Reunion at an airport. The English Grammar focuses on the Copula.

John: “Hi, are you waiting for a friend?’
Kerry: “Yes, her flight arrives in about a half-hour. Supposedly!”
John: “I know what you mean. My brother should arrive in an hour.”
Kerry: “Why do some airlines always put down late?”
John: “I guess it’s like driving. Too much traffic.”
Kerry: “Is it that? Or is it air traffic control?”
John: “It could also be bad weather.”
Kerry: “That’s true. I also read that airlines are severely understaffed.”
John: “That doesn’t seem right. Is it the profit motive?”
Kerry: “If that’s true, it’s dangerous.”


Put down, referring to an aircraft or its pilot, means to land. See online Idioms Dictionary.
Air traffic control is the process by which aircrafts are monitored and directed by ground personnel communicating with pilots by radio. See online Dictionary.
Profit motive means making decisions based on the desire to make a profit. See online Idioms Dictionary.

Suggested Topic for Comments: Copula

“That’s true.” Here we have a simple example of a Demonstrative Pronoun as subject with the copula “is” in Present tense, followed by the Adjective phrase “true.”


The airline stewardess discusses flying rules with a customer.

Mary: “How strict are they about carry-ons?”
Beth: “It depends. If the flight is full, they’ll blow everything out of proportion and charge you for it. Otherwise they’re usually cool.”
Mary: “I’m wondering about this corkscrew I’ve got with this bottle of wine to die for. I’m meeting this guy from my past, it’s super important.”
Beth: “The wine’s fine, but they’ll nail you on the corkscrew. You can check it but you can’t bring it on the plane.”
Mary: “But I want to open that wine when I get off the plane!”
Beth: “Tell him to bring something.”
Mary: “Then it won’t be a surprise.”
Beth: “Okay, show him the wine, then walk to a bar together and ask them to open it there.”
Mary: “That might work. But what if there’s no bars open in the airport at that hour?”
Beth: “What time are you arriving?”
Mary: “Early evening, but what if there’s problems and we land late?”
Beth: “What if, what if. Seems to me you’ve got the screaming abdabs. Maybe you should open that bottle now and have a glass!”

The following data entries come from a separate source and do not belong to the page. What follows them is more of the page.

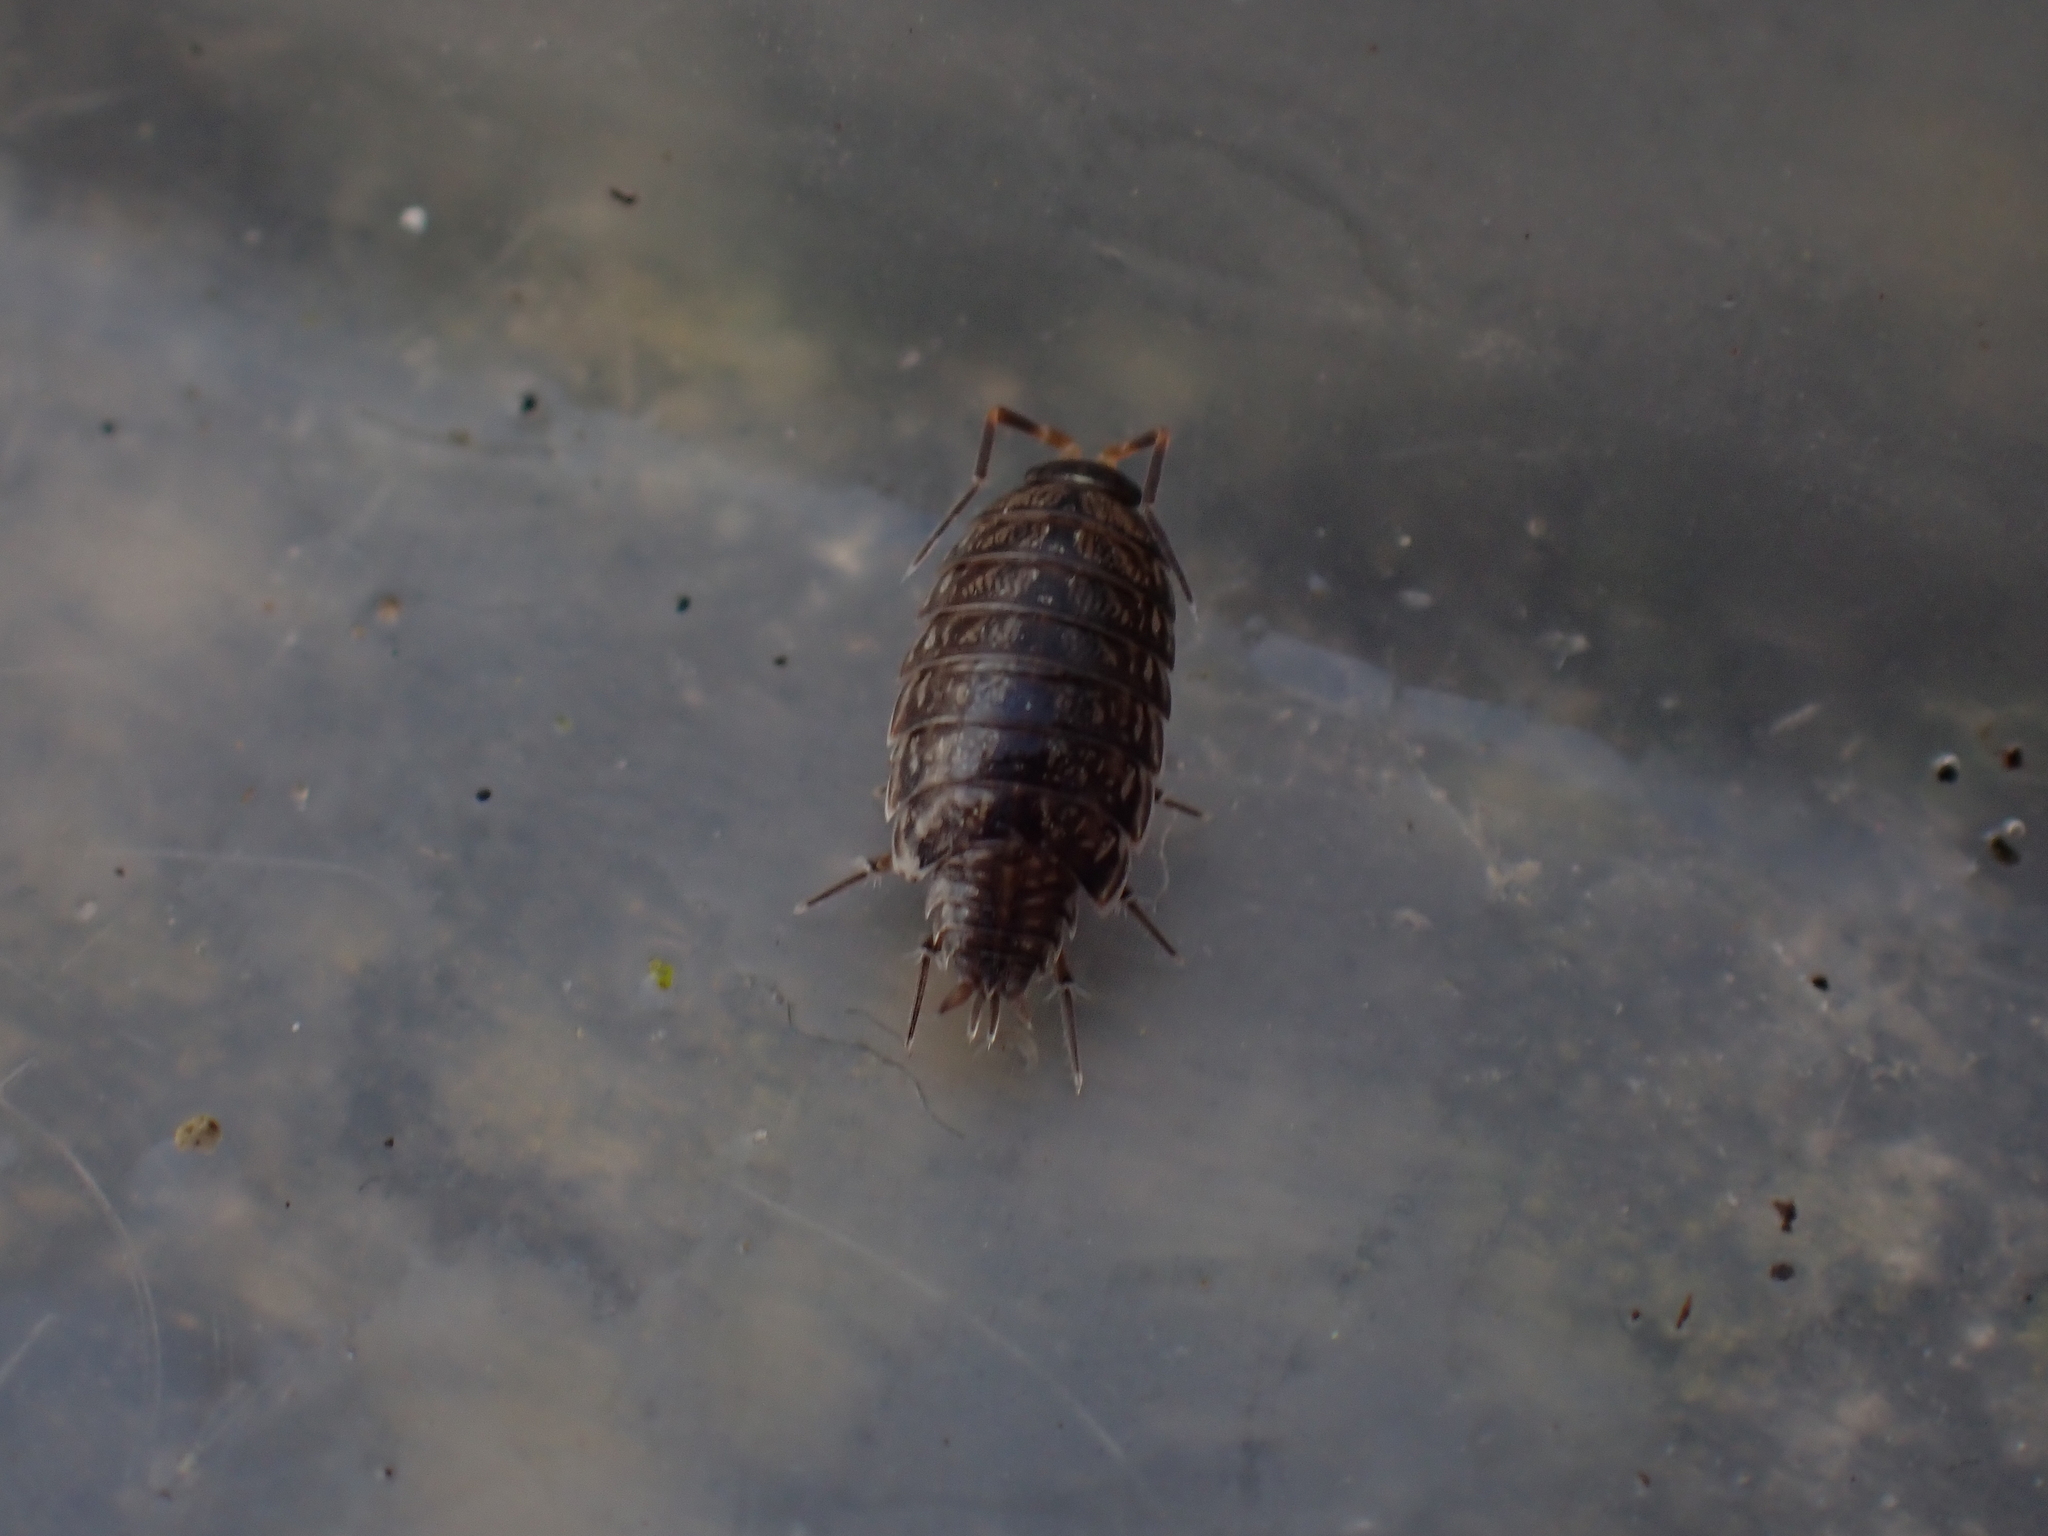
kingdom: Animalia
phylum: Arthropoda
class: Malacostraca
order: Isopoda
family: Philosciidae
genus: Philoscia
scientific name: Philoscia muscorum
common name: Common striped woodlouse
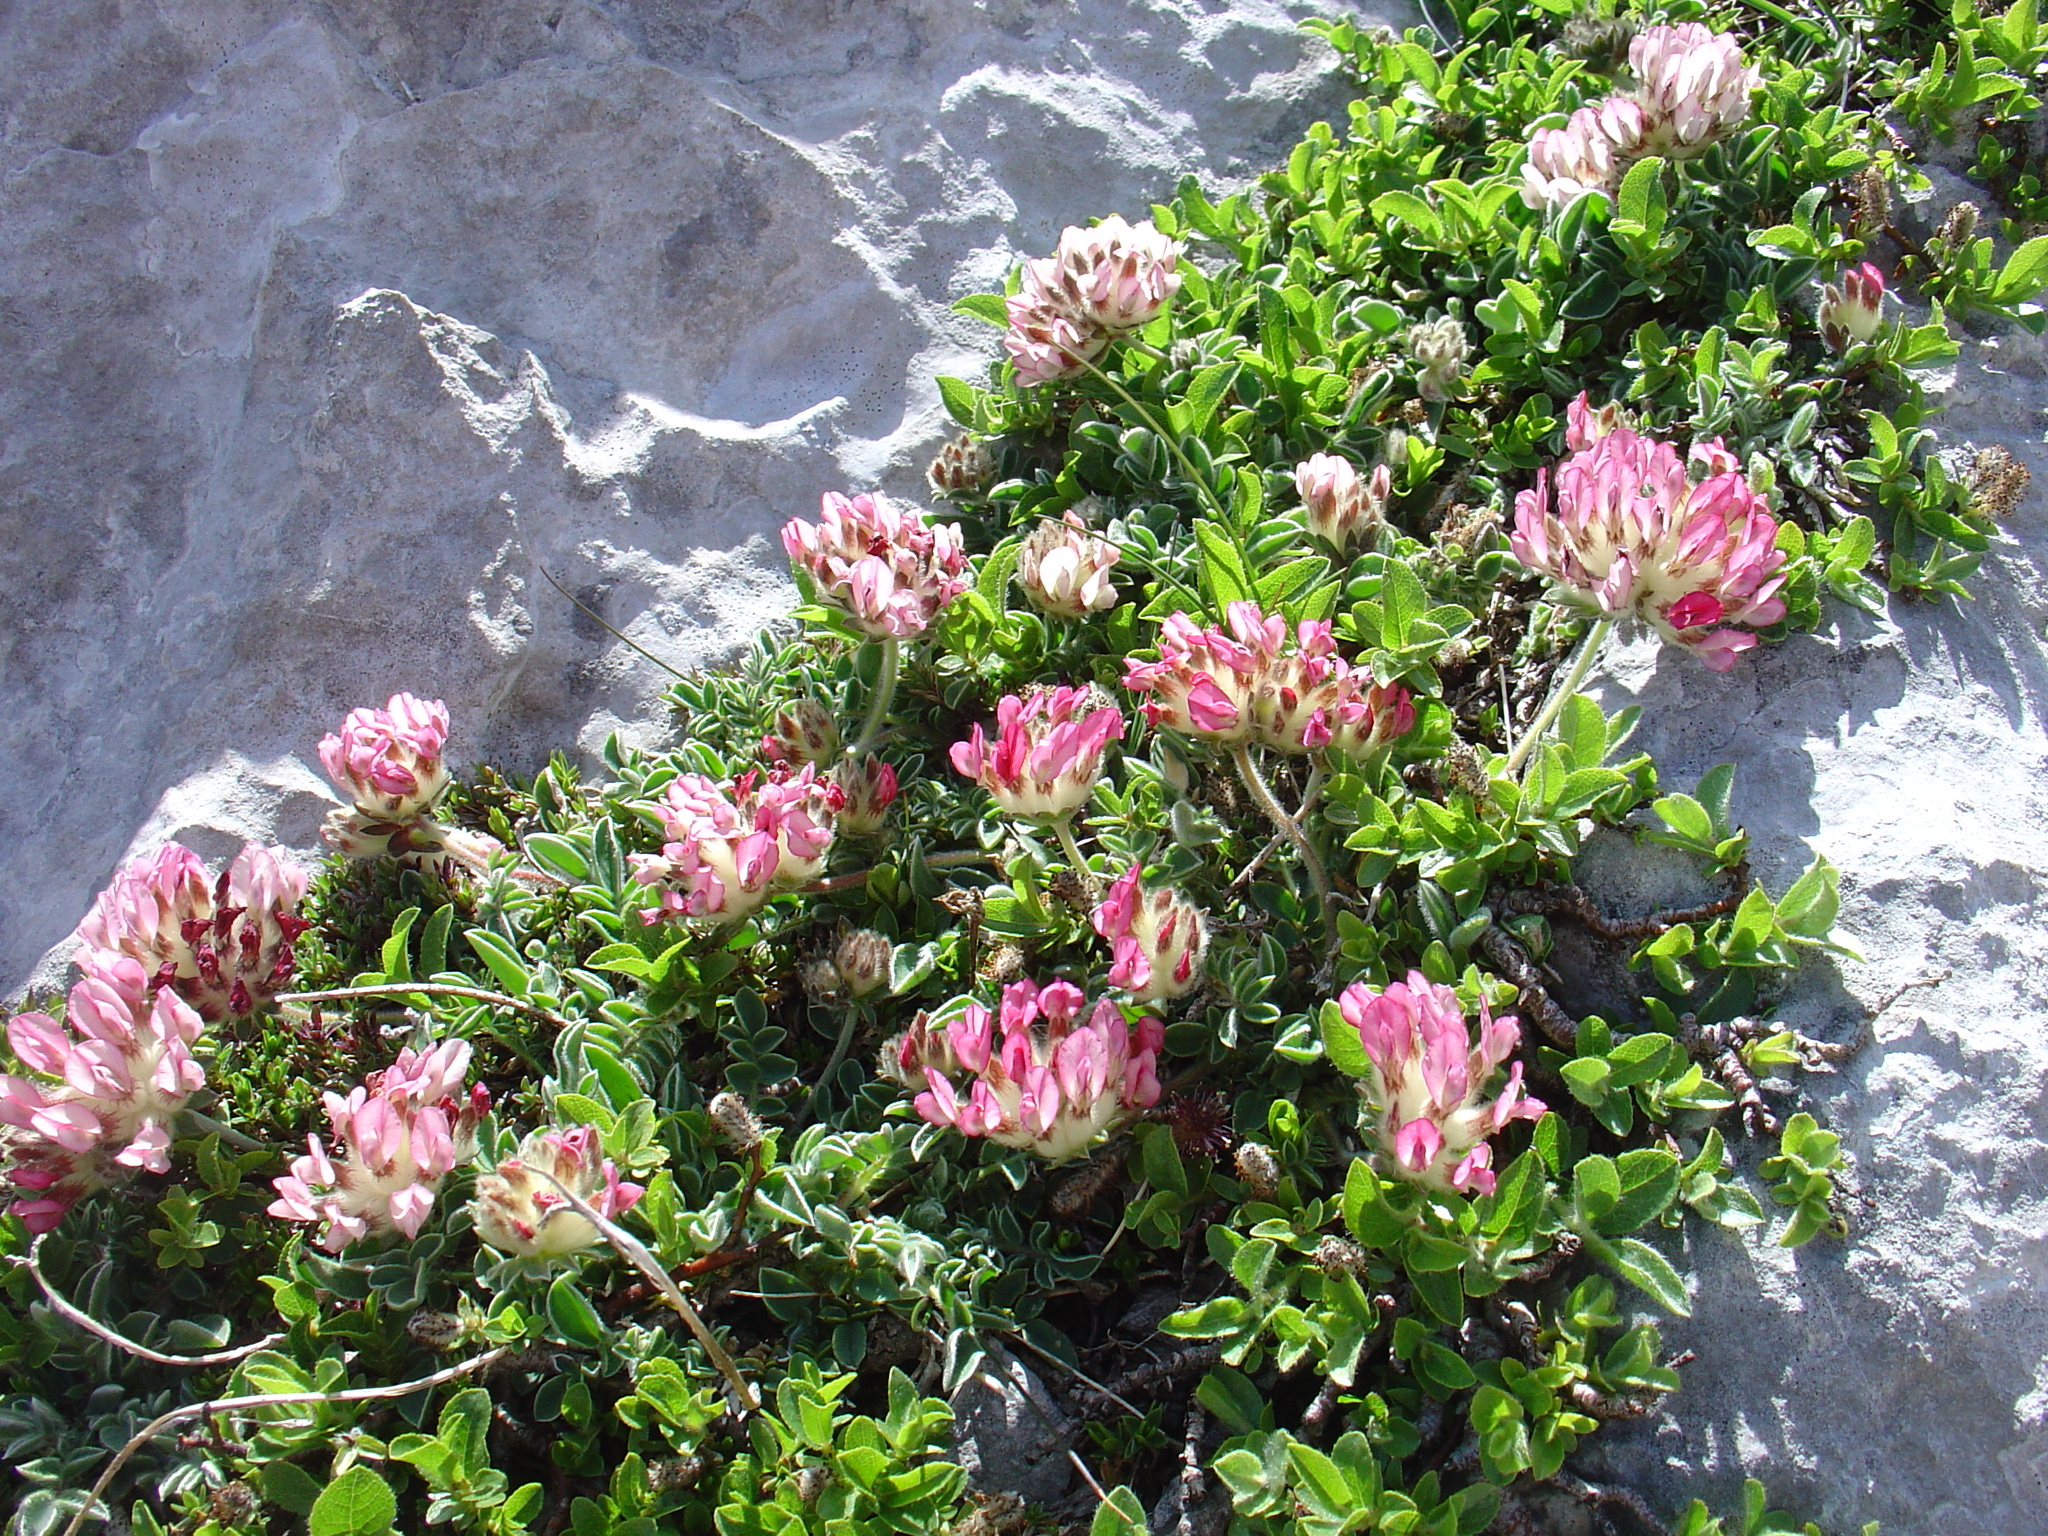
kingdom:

Blow out of proportion means to exaggerate something or focus unnecessary attention on something. See online Idioms Dictionary.
To die for means important or desirable enough to die for. See online Idioms Dictionary.
Nail here means to catch someone out, to expose someone, as in a lie or dishonest act. See online Idioms Dictionary.
What if is an extremely well-known idiom that simply means What would occur if, or suppose that. See online Idioms Dictionary.
Screaming abdabs is identified as a band in the online Free Dictionary, but the current meaning can be found in the Urban Dictionary. It means extreme anxiety or nervousness.


Interestingly, Beth’s “What time are you arriving?” can also be expressed in two other ways: “What time will you arrive?” and “What time do you arrive?” So in this case the progressive, the future with modal will, and the present tense can all be employed to express the future in English.